[Start of section]
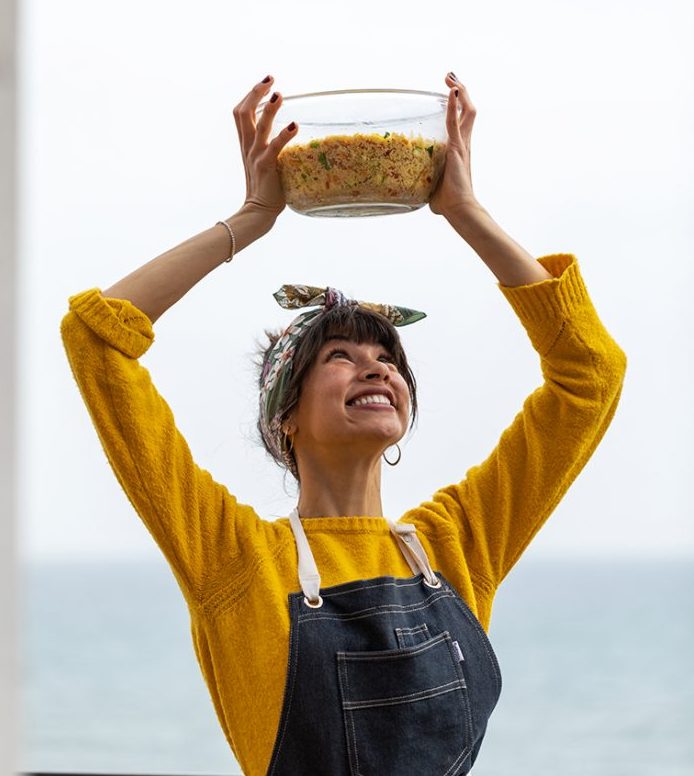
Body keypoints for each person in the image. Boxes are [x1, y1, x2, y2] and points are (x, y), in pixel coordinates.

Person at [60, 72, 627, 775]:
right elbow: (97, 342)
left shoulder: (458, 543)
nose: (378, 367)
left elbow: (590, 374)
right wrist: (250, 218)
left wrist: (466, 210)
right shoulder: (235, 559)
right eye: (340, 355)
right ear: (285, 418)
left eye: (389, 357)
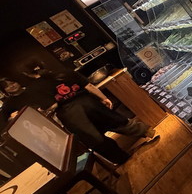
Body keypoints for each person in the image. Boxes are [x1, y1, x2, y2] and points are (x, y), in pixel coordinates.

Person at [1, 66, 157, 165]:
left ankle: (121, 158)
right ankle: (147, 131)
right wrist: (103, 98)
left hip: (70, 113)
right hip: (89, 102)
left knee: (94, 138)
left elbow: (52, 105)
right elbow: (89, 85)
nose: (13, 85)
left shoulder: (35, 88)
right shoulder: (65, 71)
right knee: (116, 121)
[End of section]
[Start of section]
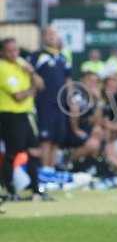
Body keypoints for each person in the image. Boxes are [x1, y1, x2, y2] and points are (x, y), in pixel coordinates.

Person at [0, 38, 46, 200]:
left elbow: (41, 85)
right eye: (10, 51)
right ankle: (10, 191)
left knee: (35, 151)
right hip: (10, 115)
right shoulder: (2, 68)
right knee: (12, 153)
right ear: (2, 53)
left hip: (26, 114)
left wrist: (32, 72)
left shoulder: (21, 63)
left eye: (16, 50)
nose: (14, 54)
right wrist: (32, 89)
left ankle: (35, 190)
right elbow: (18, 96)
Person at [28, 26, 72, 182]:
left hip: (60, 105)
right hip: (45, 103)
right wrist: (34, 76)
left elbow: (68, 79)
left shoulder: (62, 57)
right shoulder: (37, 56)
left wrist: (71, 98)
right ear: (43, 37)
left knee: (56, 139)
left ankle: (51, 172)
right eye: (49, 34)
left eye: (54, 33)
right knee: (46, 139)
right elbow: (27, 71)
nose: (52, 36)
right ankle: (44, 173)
[End of section]
* Requirement:
Find the word "elbow" in the material, then list each line that holds it.

* Your response:
right elbow: (97, 342)
left elbow: (590, 374)
left elbow: (52, 105)
right elbow: (89, 85)
left elbow: (41, 85)
right elbow: (18, 96)
left elbow: (68, 79)
right elbow: (27, 71)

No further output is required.